• WORK ITEM: Quote the data below in full, minus the images.

• INFORMATION SUPPLIED:
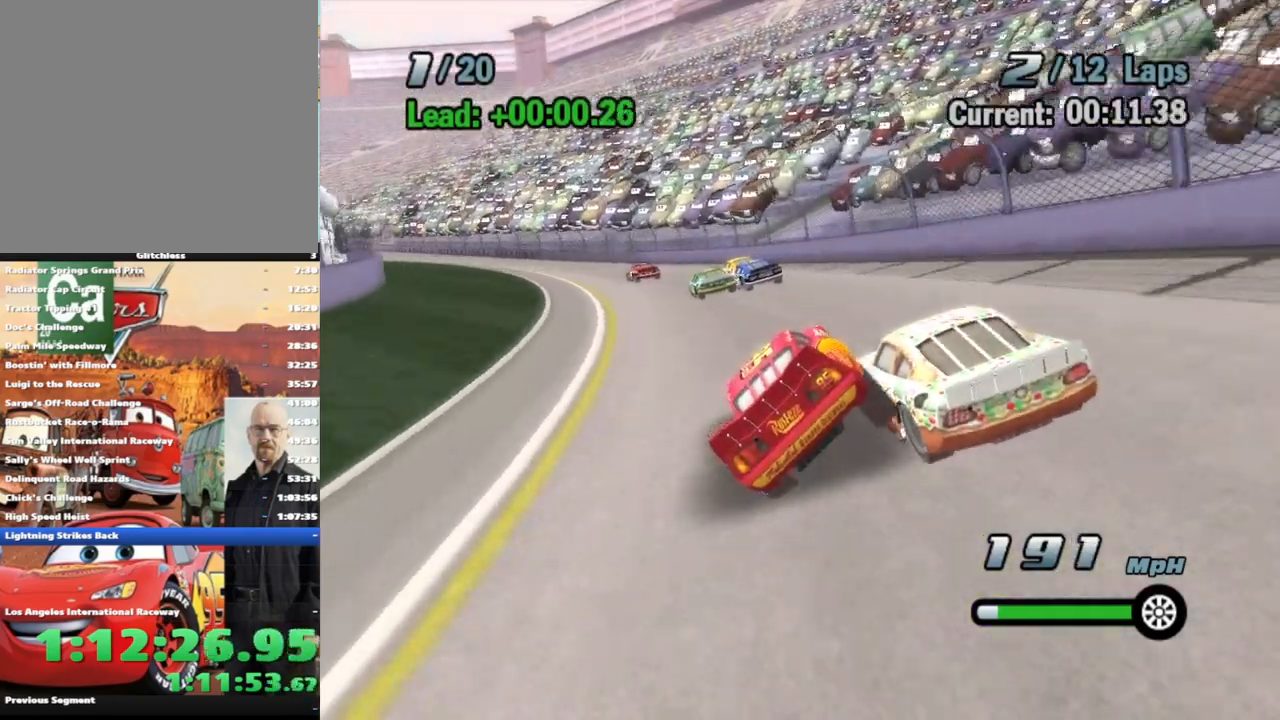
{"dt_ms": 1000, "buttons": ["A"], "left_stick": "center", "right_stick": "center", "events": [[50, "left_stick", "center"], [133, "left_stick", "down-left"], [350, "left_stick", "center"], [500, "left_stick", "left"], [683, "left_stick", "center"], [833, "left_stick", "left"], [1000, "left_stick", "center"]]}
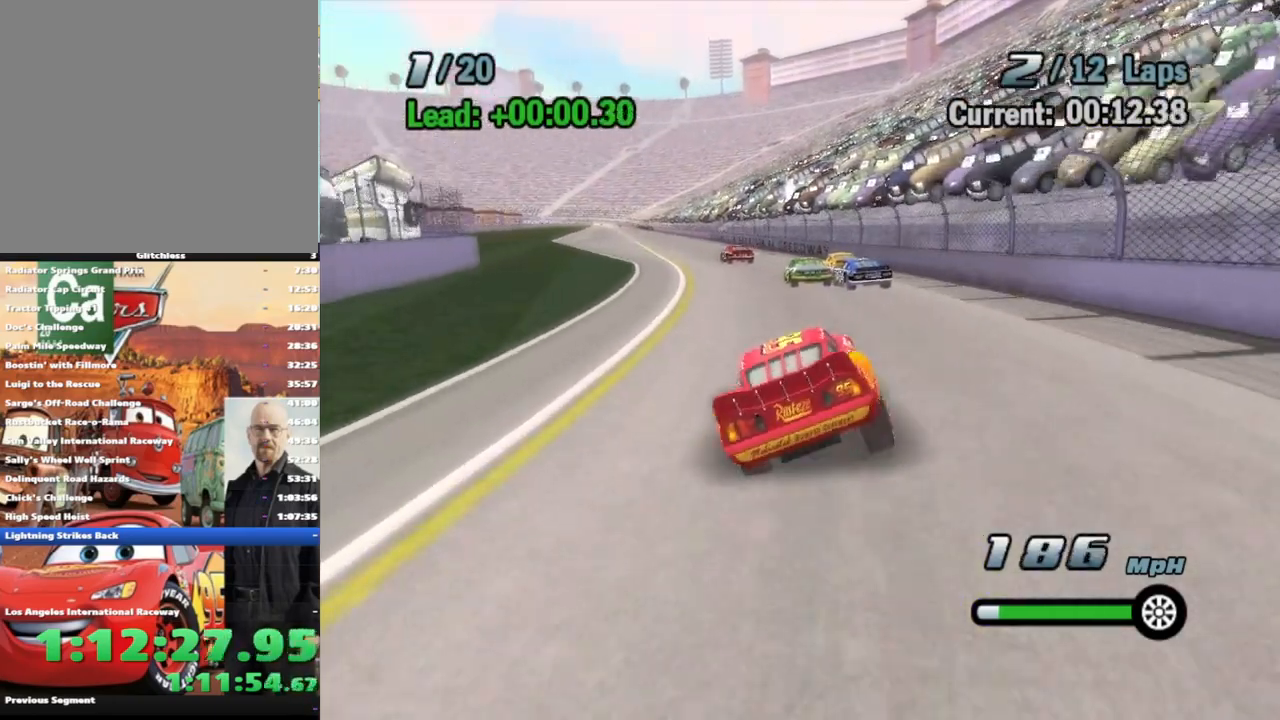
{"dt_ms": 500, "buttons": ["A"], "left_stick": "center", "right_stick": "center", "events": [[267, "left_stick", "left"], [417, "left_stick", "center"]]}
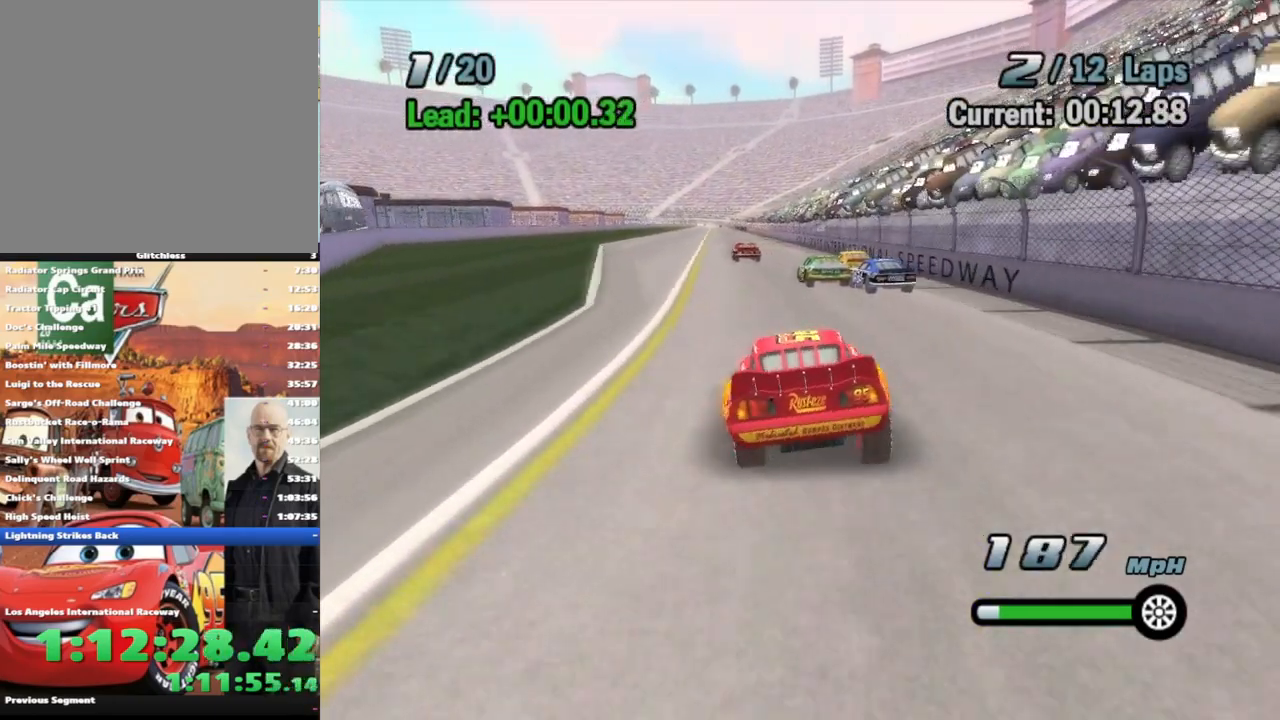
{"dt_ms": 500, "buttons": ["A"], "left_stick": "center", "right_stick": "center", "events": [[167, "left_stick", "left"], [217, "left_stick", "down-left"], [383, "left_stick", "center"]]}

• COMPLETED TASK:
{"dt_ms": 1000, "buttons": ["A"], "left_stick": "center", "right_stick": "center", "events": [[50, "left_stick", "center"], [133, "left_stick", "down-left"], [350, "left_stick", "center"], [500, "left_stick", "left"], [683, "left_stick", "center"], [833, "left_stick", "left"], [1000, "left_stick", "center"]]}
{"dt_ms": 500, "buttons": ["A"], "left_stick": "center", "right_stick": "center", "events": [[267, "left_stick", "left"], [417, "left_stick", "center"]]}
{"dt_ms": 500, "buttons": ["A"], "left_stick": "center", "right_stick": "center", "events": [[167, "left_stick", "left"], [217, "left_stick", "down-left"], [383, "left_stick", "center"]]}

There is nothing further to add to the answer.